Solving a recurrence relation using iteration method

Question

Consider this example :

T(n) = T(7n/8) + 2n 

I assumed T(1) = 0

and tried to solve it in the following way

T(n) = T(7n/8) + 2n
     = T(49n/64) + 2.(7n/8) + 2n
     = T(343n/512) + 2.(7n/8).(7n/8)+ 2.(7n/8) + 2n 
     = T(1) + 2n ( (7n/8)^i + ..... + 1)               

but I could not come to any conclusion about this. I am confused about what should I do in the next step.

Answer 1

Your approach is sound, but you'll see what to do if you rewrite it slightly differently:

T(n) = T((7/8)^1 * n) + 2 * (7/8)^0 * n
     = T((7/8)^2 * n) + 2 * (7/8)^1 * n + 2 * (7/8)^0 * n
     = T((7/8)^3 * n) + 2 * (7/8)^2 * n + 2 * (7/8)^1 * n + 2 * (7/8)^0 * n
     .
     .
     .
     = T((7/8)^k * n) + 2 * n * sum j = 0 to k-1 (7/8)^j

Now, let k tend to infinity and see what happens. It would help if you're familiar with geometric series.

Answer 2

T(n) = T(7n/8) + 2n = 2n * (1 + 7/8 + (7/8)^2 + ... (7/8)^Z) + T(1) where Z = ?
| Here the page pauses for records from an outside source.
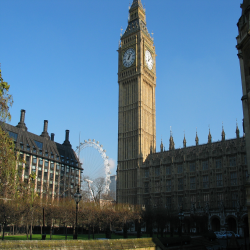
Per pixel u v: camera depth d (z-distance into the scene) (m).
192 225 86.19
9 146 36.91
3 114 35.22
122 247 35.88
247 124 26.94
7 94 36.06
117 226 76.88
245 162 88.25
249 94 26.94
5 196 37.44
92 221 67.44
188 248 50.94
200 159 99.38
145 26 135.12
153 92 130.38
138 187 111.81
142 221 75.75
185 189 100.12
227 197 89.12
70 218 68.44
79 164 148.75
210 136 99.38
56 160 132.88
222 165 93.12
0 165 35.53
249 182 25.50
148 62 129.50
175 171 105.12
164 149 116.44
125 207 85.12
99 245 33.22
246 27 27.25
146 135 120.88
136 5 136.38
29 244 26.98
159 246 42.38
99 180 108.50
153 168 112.00
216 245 59.59
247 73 27.36
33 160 120.75
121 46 133.12
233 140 95.75
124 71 128.62
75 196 37.03
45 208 67.06
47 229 87.06
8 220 57.47
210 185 93.69
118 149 122.75
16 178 38.97
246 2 27.62
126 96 126.69
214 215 86.81
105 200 110.38
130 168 117.12
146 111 123.94
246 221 80.56
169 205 103.88
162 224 73.31
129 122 122.62
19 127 125.81
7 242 25.50
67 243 30.08
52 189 126.88
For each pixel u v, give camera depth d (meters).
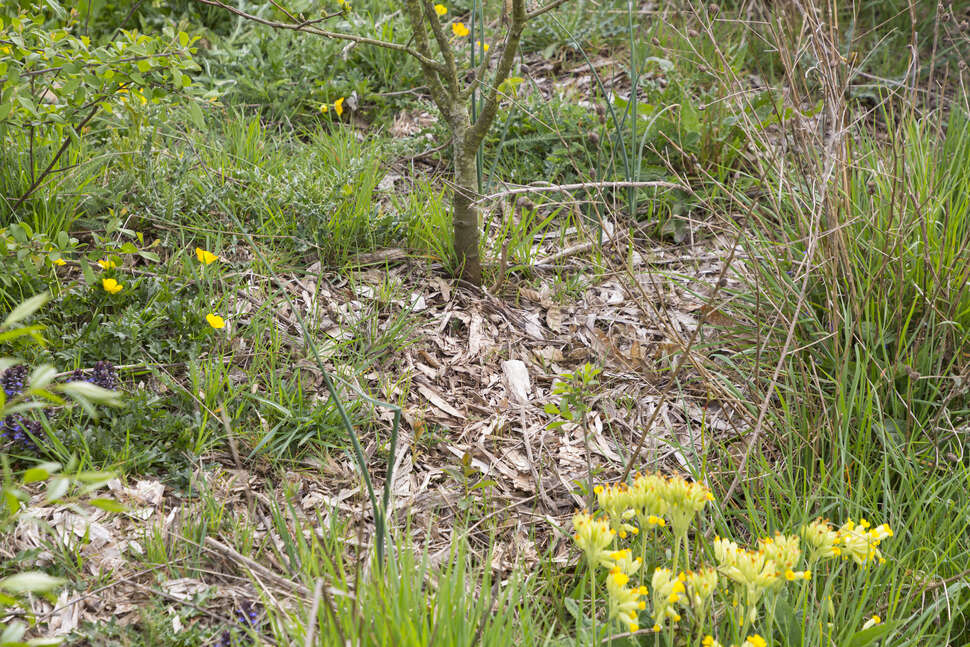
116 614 2.29
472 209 3.63
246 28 5.34
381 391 3.18
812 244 2.70
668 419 3.21
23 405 1.65
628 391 3.34
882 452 2.88
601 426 3.17
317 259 3.78
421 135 4.62
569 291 3.82
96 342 3.03
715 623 2.22
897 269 3.07
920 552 2.50
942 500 2.57
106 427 2.82
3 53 3.07
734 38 5.48
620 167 4.38
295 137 4.51
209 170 3.96
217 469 2.81
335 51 5.02
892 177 3.33
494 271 3.84
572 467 2.99
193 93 3.63
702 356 3.41
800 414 2.99
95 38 4.85
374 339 3.38
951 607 2.35
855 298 2.95
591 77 5.29
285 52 5.04
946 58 5.32
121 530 2.54
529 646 2.05
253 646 2.22
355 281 3.70
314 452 2.93
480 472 2.95
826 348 3.17
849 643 2.09
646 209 4.30
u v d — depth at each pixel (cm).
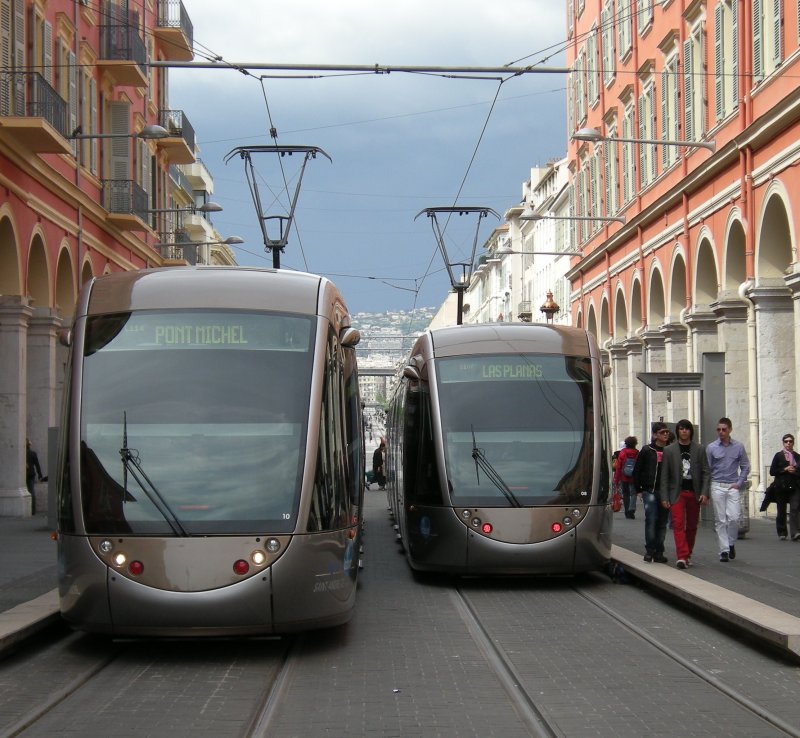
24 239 2620
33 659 1038
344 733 767
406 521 1647
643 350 3709
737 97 2694
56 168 2884
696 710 828
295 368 1094
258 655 1053
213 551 1009
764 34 2491
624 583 1591
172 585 1003
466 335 1645
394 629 1197
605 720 797
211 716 815
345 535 1090
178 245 3891
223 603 1000
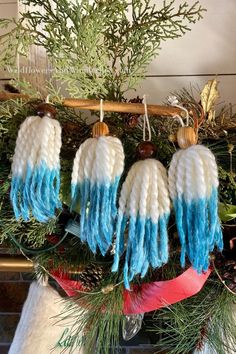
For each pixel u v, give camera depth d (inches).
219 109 22.9
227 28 22.6
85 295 18.9
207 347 19.8
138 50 18.7
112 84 18.6
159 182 14.2
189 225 14.0
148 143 15.0
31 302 22.0
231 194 17.8
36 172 14.4
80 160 14.7
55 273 19.7
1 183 18.4
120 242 14.7
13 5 23.6
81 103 16.4
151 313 22.5
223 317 19.0
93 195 14.4
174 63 23.1
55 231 19.4
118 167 14.4
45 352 21.2
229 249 17.6
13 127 17.2
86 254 19.2
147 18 18.5
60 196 17.0
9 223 19.2
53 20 18.1
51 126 14.6
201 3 22.6
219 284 18.7
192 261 14.2
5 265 22.3
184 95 21.4
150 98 23.3
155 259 14.4
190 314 19.3
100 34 18.7
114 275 18.2
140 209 14.1
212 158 14.0
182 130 14.6
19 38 18.3
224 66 22.8
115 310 18.6
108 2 17.9
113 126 17.5
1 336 28.0
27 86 17.9
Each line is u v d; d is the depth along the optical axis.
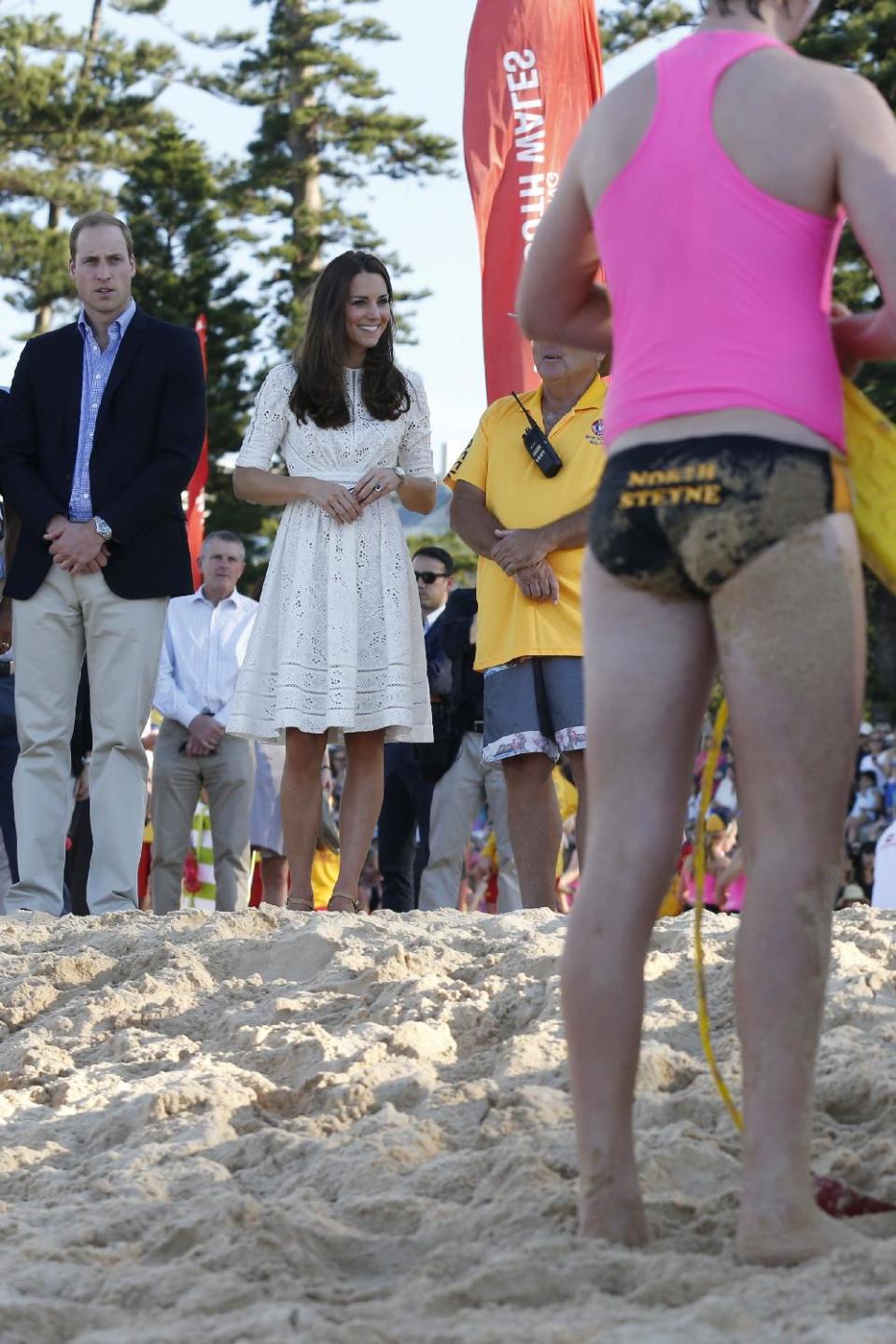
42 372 13.15
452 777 16.23
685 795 5.27
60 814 12.98
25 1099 7.99
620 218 5.32
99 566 12.70
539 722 11.96
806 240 5.14
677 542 5.08
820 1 5.56
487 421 12.68
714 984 8.58
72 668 12.97
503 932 10.51
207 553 17.55
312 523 12.55
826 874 5.09
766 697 5.02
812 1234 5.00
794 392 5.06
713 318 5.12
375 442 12.70
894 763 26.78
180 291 59.44
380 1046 7.95
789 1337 4.39
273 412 12.81
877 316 5.18
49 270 68.81
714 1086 6.95
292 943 10.27
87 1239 5.83
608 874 5.22
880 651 41.03
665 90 5.32
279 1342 4.58
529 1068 7.53
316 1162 6.41
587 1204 5.27
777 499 4.97
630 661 5.23
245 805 17.17
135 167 61.19
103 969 10.22
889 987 8.47
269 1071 8.05
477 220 17.70
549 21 17.84
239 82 62.62
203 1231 5.71
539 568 11.85
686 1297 4.84
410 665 12.59
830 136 5.07
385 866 17.19
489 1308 4.91
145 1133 7.08
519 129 17.75
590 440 12.10
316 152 61.88
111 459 12.94
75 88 69.44
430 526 79.75
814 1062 5.10
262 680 12.54
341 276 12.59
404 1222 5.80
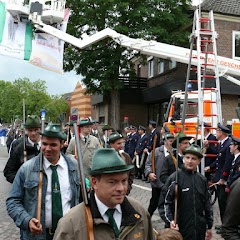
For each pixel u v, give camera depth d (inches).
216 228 277.9
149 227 101.0
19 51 404.8
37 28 405.7
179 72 952.3
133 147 595.8
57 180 143.6
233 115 836.0
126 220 94.2
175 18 896.9
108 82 920.3
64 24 429.7
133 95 1117.7
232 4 893.2
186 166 176.4
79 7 879.7
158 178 262.8
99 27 888.3
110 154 92.2
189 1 908.6
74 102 1788.9
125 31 857.5
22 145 192.2
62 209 142.1
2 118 2000.5
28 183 140.6
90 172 92.2
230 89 818.8
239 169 250.4
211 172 347.6
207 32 385.4
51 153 142.9
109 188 90.6
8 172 190.5
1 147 1407.5
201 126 349.7
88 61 928.9
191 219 170.1
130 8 899.4
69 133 378.0
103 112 1235.2
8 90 1701.5
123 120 1119.0
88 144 261.9
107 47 899.4
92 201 93.6
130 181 235.8
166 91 944.3
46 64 418.0
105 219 92.7
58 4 416.2
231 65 453.4
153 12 873.5
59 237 91.4
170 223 169.6
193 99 530.6
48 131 142.3
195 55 450.3
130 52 941.2
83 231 91.3
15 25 402.3
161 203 179.8
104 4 842.2
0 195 413.1
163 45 455.8
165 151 263.3
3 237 256.1
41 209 139.7
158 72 1085.1
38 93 1617.9
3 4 397.1
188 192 172.1
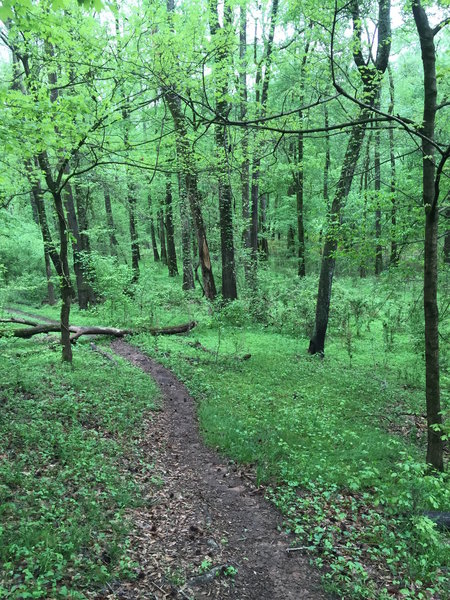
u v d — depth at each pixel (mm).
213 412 8766
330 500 5672
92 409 7957
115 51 6949
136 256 26859
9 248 23531
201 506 5574
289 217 27172
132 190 22062
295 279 22188
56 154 8359
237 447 7211
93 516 4762
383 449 7203
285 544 4852
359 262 9297
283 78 16562
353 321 17797
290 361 13117
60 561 3859
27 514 4523
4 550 3861
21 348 12734
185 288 23016
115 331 15547
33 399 8000
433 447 6562
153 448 7180
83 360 11578
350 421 8617
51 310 22734
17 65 10094
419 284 12234
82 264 20922
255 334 16734
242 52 17016
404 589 3879
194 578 4109
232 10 10484
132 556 4301
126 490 5527
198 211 18047
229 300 18344
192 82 6641
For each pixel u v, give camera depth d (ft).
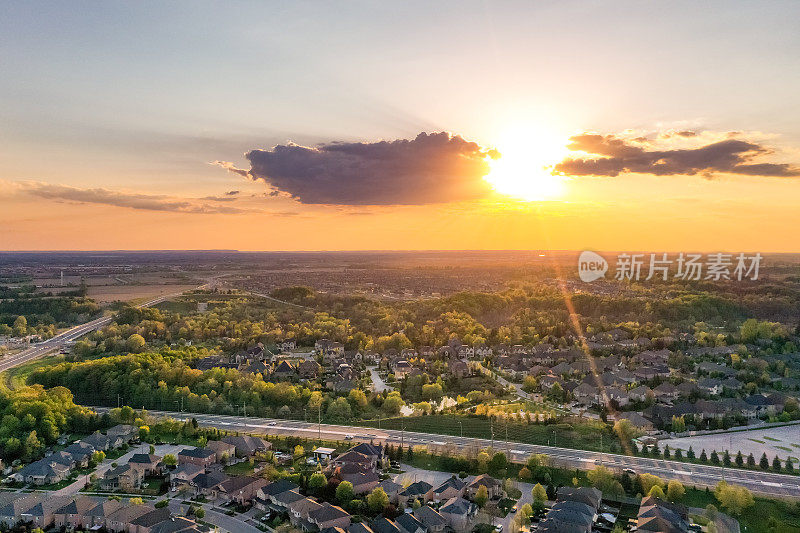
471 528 510.58
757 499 534.37
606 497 553.64
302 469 621.31
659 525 468.34
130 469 600.39
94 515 510.17
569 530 473.67
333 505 543.80
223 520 522.47
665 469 607.78
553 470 604.49
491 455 631.56
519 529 486.38
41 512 509.35
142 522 495.00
The only trick is finding Z. I bet a log will help. Sorry it is late, and I am not thinking straight, but ... you should not need to add multiple 2n.

Edit: Z is how many time you need to multiply n by 7/8 until you get 1.

So, n * 7^Z / 8^Z = 1

(7/8)^Z = 1/n

(8/7)^Z = n

You want to solve for Z.

Answer 3

What you got there in the last line is a geometric series and there is a formula to simplify such a sum.